In his one-and-done season with the Bulldogs, Suggs averaged 14.4 points, 5.3 rebounds, 4.5 assists, and 1.9 steals per game, while shooting 50.3 percent from the floor and 33.7 percent from 3-point range. Not afraid of the big moment, he’ll forever be etched into college basketball history after draining an iconic game-winning, buzzer-beating 3-pointer in overtime against UCLA to send Gonzaga to the title game of the big dance. He’s now champing at the bit to bring those intangibles to Orlando.
“I think just the way I played my entire life,” Suggs explained. “It’s perfect for the fit in everything that coach wants to do. So, getting ready to work with him and being an extension of him on the court. When I get (set) here bring my leadership to the locker room are all things that I’m going to provide. Again, I keep saying it, but I’m overjoyed and just so excited to get working and get started.”
Three picks after selecting Suggs, the Magic added another piece that will help bring Mosley’s vision to reality. Wagner, a 6-foot-9, 220-pound forward, impacts the game in a multitude of ways. From his quick decision making to defensive versatility, Wagner brings elements to both ends of the floor.
“I totally agree (with what Jalen was saying),” said Wagner, who averaged 12.5 points, 6.5 rebounds, 3.0 assists, 1.25 steals and 1.04 blocks per game during his sophomore campaign with the Wolverines. “I think at Michigan we played a similar style too. Up-tempo, fast paced, also we had a lot of shooters at Michigan, so I’m hoping to bring that to the team. Defensively, I think I’m a good two-way player. Hopefully, I can guard multiple positions. And (I’m) good off the ball. I pride myself on being a good player on the court even if I don’t have the ball. So, with guys like R.J. (Hampton), Cole (Anthony) and Jalen now, I think I’ll fit in really well and maybe can help those guys make easier reads and easier decisions.”
Playmaking was one of the characteristics that Magic President of Basketball Operations Jeff Weltman discussed a lot with his staff as they approached the draft. To have the chance to add not one, but two of those players in a single night was a rare opportunity for an NBA franchise.
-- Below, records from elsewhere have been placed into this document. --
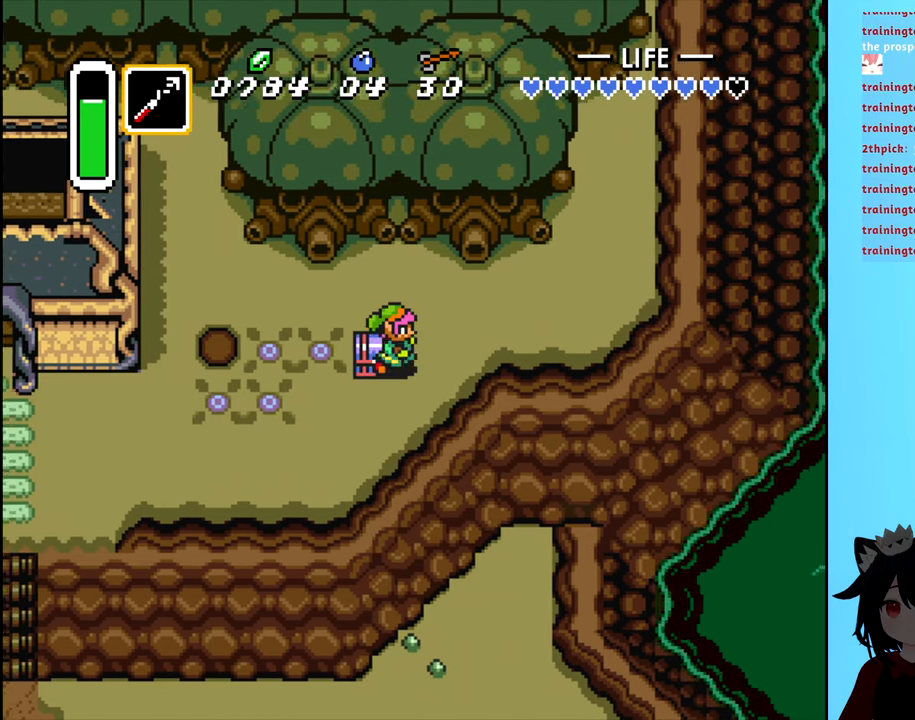
{"buttons": ["DPAD_RIGHT"], "events": []}
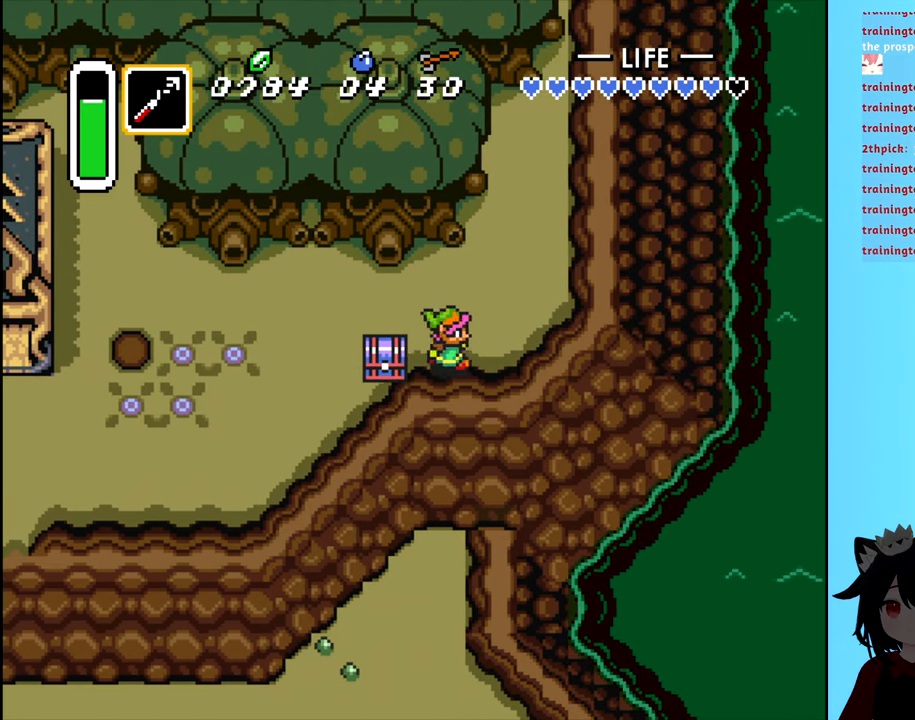
{"buttons": [], "events": [[33, "DPAD_RIGHT", "up"]]}
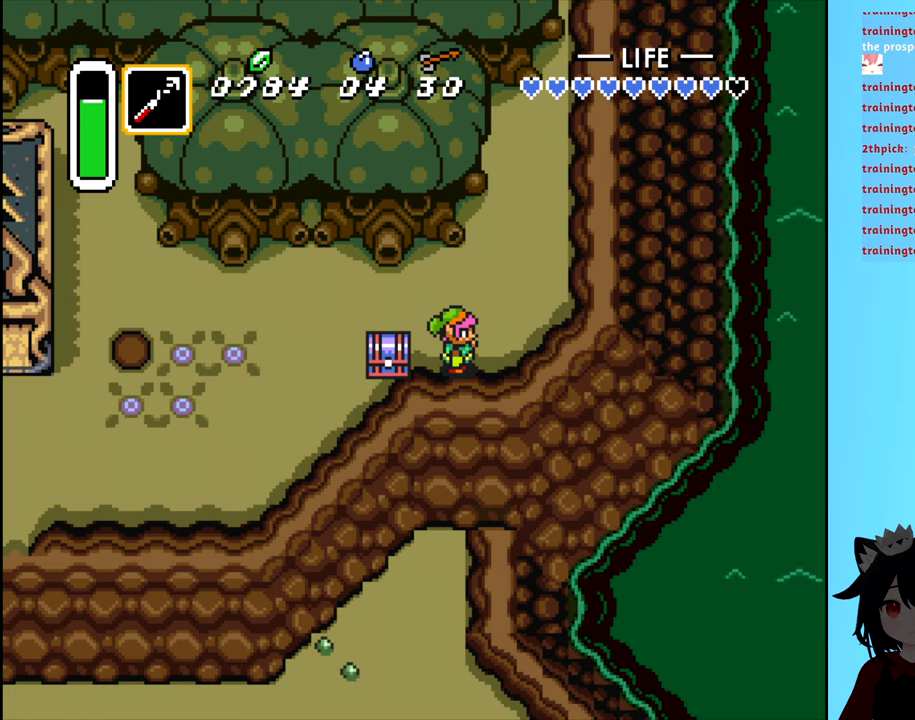
{"buttons": [], "events": []}
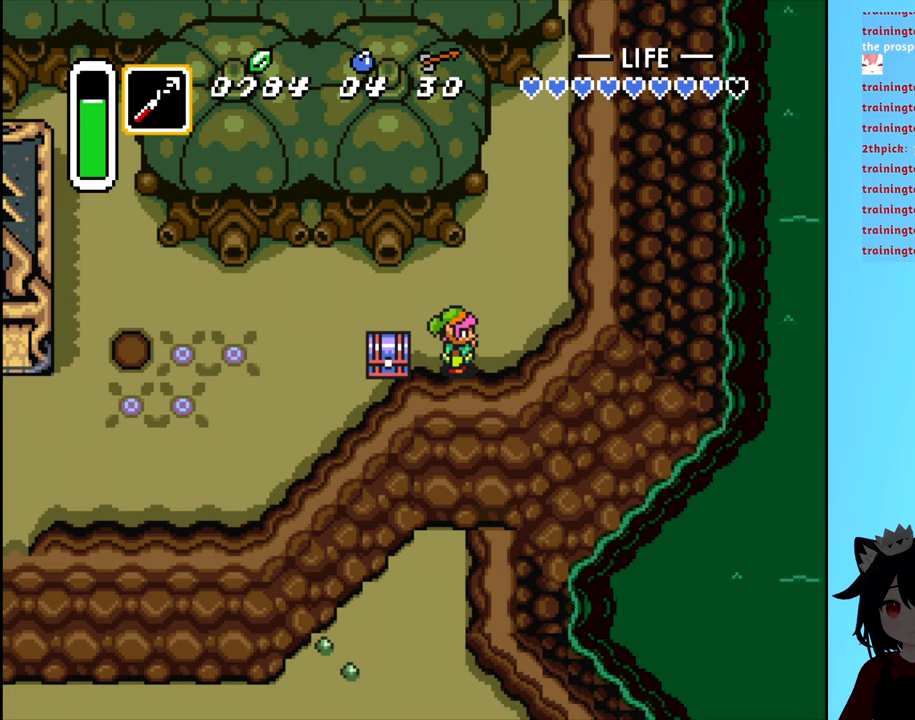
{"buttons": ["DPAD_DOWN"], "events": [[100, "DPAD_DOWN", "down"]]}
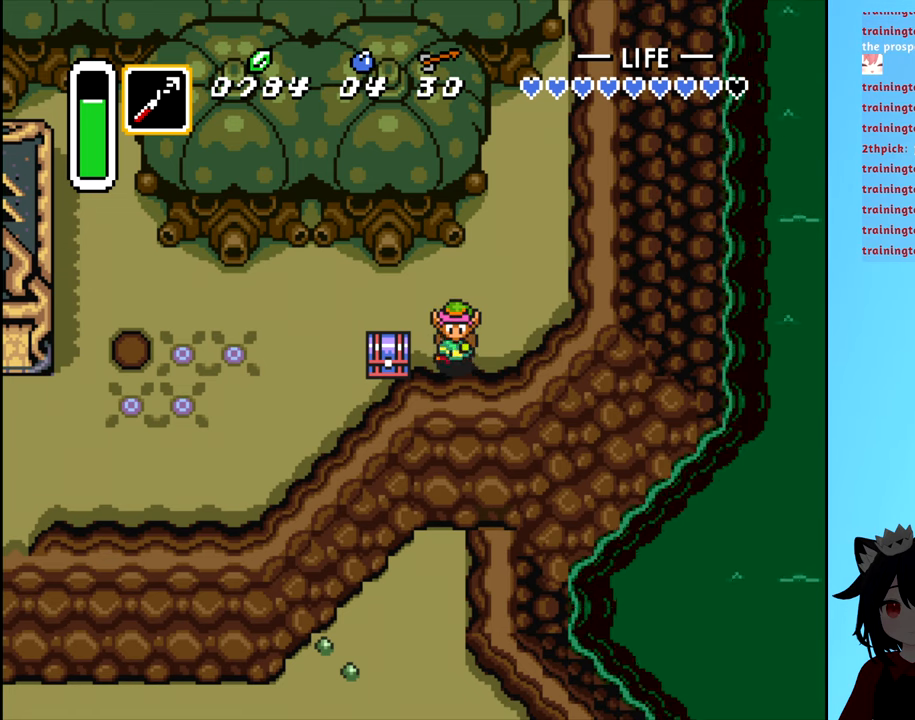
{"buttons": [], "events": [[367, "DPAD_DOWN", "up"]]}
“We wanted to add skill, IQ, passing, players that connect one another and both of these guys have all of those ingredients,” Magic President of Basketball Operations Jeff Weltman said. “They’re smart, they’re tough, they’re skilled, and they’re super competitive. They’re going to be hungry to learn (and) they’re going to be hungry to develop their games the way the team needs them to (in order) to win.”
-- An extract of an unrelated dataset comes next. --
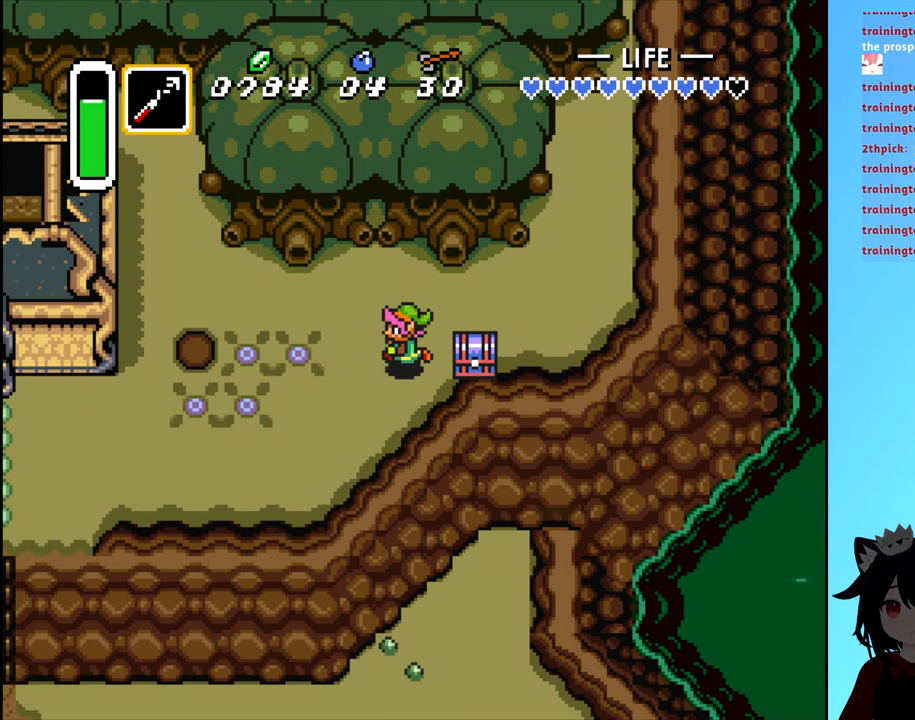
{"buttons": ["DPAD_DOWN"], "events": [[417, "DPAD_LEFT", "up"], [433, "DPAD_DOWN", "down"]]}
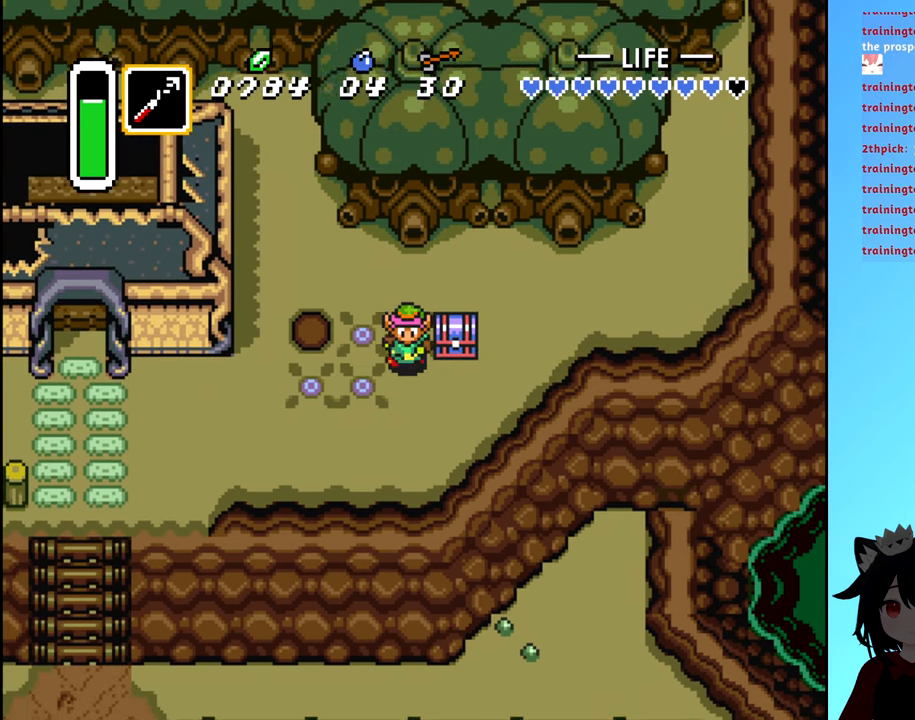
{"buttons": ["DPAD_LEFT"], "events": [[200, "DPAD_LEFT", "down"], [233, "DPAD_DOWN", "up"]]}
Those two players will join seven others on the roster that are under the age of 24. Two of those players, Jonathan Isaac and Markelle Fultz, are coming back from significant knee injuries after playing a combined eight games last season and will be welcomed additions once they’re able to return.
“Getting out, running, pace, playing hard, being disruptive on defense, it fits the mold of the team that we have right now,” said Isaac, who missed all of last season. “Obviously, we’re a team that will grow into his philosophy and what he wants to do offensively and defensively. But I feel good. Anything defensively, you can call my name, and I’m continuing to get better and better on the offensive end.”
With two valuable draft selections added to a young nucleus of high-character players, it’s only a matter of time before Mosley’s vision for the team becomes a reality.